◆ Problems and tasks ◆
#1 According to the source text, about what share of the building stock in Europe is made up of residential buildings?
#2 Rewrite the source text starting at "Fig. 1 Pinna" and ending at "and 1991 [53].", changing every instance of "residential buildings" to "dwellings".

◆ Source document ◆

———

Thus, we take into account the differences in daily thermal range choosing among the three Mediterranean climate subtypes four strategic locations: Rome, Naples, Catania and Messina (Tab. 2). The choice of Catania and Messina enables the comparison between optimum and low thermal range on the effect of natural ventilation systems and thermal storage for the warmer summer conditions of subtropical climate. Input data for the simulation derive from the Climatic data of the four cities Climate design data 2009 ASHRAE Report, based on the IGDG of the corresponding weather station for each city.
Fig. 1 Pinna climatic classification for Italian climatic zones. |
Strategic location data.
3.2 Reference simulation building model
In Europe, residential buildings constitute approximately 75% of the building stock and are very high energy consumers, as they were mainly built before any law on energy saving and energy efficiency in the building sector was promulgated [2]. In Italy, the majority of residential buildings were built between 1961 and 1981 [50–52] and they exhibit the highest energy consumption of the building stock, as shown in Figure 2.
Typically, these buildings have the following main features:
-
concrete structure with cladding of hollow brick or concrete/prefabricated concrete blocks or hollow masonry;
-
no thermal insulation before 1976, low level (0.8 W/m2 K) between 1976 and 1991 [53].

———

(Stored data entries)
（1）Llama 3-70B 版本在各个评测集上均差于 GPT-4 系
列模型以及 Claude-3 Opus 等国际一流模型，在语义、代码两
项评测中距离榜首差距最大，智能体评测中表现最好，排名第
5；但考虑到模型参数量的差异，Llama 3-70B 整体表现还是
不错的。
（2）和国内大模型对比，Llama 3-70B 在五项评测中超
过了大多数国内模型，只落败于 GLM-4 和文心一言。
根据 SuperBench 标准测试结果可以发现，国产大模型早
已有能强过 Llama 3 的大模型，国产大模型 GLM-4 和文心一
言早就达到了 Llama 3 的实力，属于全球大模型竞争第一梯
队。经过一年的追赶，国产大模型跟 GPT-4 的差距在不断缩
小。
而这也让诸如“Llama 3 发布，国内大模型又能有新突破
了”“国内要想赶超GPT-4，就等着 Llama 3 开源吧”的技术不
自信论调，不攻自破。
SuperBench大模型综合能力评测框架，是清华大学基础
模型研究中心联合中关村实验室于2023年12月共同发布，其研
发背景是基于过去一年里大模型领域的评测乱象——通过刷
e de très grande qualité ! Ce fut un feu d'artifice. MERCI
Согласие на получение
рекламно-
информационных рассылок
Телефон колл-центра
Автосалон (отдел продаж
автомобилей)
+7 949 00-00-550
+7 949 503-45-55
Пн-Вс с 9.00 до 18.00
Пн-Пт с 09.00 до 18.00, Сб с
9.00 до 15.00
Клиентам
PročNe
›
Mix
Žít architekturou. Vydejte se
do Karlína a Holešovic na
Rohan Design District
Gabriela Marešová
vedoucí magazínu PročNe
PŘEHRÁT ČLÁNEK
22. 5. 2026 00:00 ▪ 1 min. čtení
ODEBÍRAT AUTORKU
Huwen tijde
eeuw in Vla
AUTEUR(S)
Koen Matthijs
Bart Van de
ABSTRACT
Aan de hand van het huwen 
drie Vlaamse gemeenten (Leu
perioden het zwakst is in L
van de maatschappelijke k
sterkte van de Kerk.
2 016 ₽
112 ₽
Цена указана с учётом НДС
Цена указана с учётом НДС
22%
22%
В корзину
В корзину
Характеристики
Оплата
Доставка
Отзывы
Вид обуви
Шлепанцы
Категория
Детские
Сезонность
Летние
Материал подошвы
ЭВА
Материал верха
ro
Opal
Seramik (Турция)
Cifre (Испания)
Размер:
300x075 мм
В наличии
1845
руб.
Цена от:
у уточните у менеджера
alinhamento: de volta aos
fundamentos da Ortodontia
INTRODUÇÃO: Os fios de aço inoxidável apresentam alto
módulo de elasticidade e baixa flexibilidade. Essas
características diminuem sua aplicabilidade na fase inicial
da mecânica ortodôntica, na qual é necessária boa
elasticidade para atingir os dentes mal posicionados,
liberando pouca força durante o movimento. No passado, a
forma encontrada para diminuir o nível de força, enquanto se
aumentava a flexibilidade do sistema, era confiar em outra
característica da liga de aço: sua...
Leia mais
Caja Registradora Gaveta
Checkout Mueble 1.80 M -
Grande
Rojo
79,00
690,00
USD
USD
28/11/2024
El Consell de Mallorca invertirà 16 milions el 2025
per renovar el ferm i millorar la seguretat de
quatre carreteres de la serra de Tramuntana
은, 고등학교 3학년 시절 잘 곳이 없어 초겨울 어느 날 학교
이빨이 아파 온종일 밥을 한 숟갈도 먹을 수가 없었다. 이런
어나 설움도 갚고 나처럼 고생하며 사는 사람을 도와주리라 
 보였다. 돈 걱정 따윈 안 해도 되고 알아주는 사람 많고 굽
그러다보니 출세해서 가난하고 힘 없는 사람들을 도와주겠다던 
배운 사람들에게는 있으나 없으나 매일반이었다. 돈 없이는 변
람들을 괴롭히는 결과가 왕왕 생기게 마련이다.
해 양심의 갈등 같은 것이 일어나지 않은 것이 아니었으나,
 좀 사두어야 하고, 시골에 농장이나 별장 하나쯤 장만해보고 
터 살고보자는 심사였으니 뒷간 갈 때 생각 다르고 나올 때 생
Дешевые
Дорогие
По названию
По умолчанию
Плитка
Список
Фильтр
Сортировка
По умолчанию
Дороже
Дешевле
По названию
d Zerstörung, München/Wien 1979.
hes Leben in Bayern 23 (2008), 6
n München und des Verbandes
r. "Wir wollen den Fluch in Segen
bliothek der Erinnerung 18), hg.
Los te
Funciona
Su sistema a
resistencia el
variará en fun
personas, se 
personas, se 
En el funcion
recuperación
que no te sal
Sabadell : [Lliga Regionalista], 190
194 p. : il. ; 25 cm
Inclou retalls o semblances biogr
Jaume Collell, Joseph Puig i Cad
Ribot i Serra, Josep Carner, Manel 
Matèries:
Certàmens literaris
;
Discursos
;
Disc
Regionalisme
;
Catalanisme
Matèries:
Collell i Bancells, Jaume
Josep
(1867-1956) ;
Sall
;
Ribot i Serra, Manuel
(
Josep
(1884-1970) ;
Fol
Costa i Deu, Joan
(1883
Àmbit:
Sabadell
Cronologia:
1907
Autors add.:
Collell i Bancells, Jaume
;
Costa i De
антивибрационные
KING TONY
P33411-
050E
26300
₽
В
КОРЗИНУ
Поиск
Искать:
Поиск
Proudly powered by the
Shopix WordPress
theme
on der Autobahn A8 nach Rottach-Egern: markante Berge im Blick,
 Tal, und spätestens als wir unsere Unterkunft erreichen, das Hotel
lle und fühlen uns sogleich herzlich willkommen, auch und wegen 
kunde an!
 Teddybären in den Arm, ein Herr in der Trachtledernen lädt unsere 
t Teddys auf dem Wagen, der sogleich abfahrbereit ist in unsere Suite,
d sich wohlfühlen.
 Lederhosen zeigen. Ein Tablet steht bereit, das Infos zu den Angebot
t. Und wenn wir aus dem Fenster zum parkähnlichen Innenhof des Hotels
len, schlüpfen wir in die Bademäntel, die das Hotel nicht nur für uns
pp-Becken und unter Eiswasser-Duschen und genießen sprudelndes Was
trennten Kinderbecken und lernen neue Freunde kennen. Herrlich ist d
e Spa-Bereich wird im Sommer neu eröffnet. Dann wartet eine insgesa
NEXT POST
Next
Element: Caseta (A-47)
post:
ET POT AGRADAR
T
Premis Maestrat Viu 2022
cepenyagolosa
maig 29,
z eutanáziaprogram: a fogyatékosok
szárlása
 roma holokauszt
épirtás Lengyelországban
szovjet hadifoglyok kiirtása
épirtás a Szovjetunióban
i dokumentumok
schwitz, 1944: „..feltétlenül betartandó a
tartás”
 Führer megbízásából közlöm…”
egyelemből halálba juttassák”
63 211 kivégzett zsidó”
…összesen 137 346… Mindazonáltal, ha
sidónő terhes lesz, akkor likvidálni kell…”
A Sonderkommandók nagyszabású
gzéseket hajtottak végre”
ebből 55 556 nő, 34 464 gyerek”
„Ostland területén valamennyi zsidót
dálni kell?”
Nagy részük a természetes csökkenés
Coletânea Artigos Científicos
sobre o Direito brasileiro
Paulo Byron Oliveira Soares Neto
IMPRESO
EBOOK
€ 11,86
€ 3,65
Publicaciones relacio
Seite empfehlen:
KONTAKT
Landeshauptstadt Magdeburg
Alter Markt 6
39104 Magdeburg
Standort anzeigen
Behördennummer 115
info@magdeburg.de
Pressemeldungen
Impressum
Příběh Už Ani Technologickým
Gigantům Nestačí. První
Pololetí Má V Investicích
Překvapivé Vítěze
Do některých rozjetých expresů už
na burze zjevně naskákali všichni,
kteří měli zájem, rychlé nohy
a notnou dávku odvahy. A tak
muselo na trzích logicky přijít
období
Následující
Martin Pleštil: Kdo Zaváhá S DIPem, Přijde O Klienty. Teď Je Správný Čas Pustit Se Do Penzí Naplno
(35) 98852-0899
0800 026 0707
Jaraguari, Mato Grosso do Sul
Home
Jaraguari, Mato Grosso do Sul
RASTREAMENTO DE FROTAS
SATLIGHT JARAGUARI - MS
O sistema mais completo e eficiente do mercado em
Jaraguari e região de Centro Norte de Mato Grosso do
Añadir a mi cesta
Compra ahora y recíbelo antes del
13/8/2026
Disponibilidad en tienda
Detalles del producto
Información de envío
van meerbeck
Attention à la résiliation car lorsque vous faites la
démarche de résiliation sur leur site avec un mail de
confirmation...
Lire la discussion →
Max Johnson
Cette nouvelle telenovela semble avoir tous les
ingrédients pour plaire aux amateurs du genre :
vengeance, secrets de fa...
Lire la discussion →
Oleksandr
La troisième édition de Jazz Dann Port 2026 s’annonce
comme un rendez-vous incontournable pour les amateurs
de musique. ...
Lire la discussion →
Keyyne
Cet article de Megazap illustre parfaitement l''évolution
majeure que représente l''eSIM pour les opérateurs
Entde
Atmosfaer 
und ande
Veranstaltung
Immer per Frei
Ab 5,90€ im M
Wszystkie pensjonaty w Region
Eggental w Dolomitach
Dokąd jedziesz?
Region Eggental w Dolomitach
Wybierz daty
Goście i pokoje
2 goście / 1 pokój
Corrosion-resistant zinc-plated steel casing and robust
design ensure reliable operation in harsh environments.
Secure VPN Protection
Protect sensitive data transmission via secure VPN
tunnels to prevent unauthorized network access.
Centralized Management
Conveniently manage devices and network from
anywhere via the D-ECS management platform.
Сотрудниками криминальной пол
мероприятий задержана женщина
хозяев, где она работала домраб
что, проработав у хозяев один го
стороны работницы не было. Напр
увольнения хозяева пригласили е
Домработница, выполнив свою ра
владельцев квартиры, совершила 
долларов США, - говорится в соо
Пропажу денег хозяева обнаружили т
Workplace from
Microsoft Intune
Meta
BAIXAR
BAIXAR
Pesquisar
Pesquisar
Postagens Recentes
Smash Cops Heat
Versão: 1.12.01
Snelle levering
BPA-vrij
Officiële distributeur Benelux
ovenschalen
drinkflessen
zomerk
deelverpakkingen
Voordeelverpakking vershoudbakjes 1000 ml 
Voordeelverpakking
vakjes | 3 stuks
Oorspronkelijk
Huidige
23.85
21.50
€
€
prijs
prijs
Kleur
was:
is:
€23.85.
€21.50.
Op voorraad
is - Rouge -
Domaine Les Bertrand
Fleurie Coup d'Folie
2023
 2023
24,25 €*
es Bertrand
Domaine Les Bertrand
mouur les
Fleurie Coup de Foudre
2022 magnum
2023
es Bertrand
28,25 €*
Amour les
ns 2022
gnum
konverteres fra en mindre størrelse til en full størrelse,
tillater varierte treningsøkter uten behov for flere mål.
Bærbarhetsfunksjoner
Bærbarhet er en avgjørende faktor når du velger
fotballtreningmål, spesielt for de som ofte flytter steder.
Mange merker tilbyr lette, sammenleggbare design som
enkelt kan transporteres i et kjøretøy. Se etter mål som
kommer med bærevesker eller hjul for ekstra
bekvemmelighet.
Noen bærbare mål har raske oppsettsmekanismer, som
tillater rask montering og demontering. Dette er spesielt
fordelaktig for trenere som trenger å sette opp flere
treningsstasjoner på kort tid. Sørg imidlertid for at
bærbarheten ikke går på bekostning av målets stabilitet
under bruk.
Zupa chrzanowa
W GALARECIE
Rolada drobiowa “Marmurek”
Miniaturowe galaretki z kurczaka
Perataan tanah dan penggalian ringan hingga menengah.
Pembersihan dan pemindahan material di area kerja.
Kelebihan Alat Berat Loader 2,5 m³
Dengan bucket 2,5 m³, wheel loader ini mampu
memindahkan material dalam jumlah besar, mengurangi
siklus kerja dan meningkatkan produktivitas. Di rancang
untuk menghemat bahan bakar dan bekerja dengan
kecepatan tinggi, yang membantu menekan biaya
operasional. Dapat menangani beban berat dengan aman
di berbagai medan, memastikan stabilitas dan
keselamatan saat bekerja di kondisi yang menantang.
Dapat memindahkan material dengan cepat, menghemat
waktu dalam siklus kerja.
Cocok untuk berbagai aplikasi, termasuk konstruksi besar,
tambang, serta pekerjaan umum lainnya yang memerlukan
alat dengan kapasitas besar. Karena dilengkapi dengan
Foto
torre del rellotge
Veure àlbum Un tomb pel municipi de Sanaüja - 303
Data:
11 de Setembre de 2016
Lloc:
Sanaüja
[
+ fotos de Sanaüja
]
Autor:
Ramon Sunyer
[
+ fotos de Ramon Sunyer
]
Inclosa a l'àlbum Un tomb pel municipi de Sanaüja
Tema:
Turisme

———

◆ Solutions by task ◆
#1 Approximately 75%.

#2
Fig. 1 Pinna climatic classification for Italian climatic zones. |
Strategic location data.
3.2 Reference simulation building model
In Europe, dwellings constitute approximately 75% of the building stock and are very high energy consumers, as they were mainly built before any law on energy saving and energy efficiency in the building sector was promulgated [2]. In Italy, the majority of dwellings were built between 1961 and 1981 [50–52] and they exhibit the highest energy consumption of the building stock, as shown in Figure 2.
Typically, these buildings have the following main features:
-
concrete structure with cladding of hollow brick or concrete/prefabricated concrete blocks or hollow masonry;
-
no thermal insulation before 1976, low level (0.8 W/m2 K) between 1976 and 1991 [53].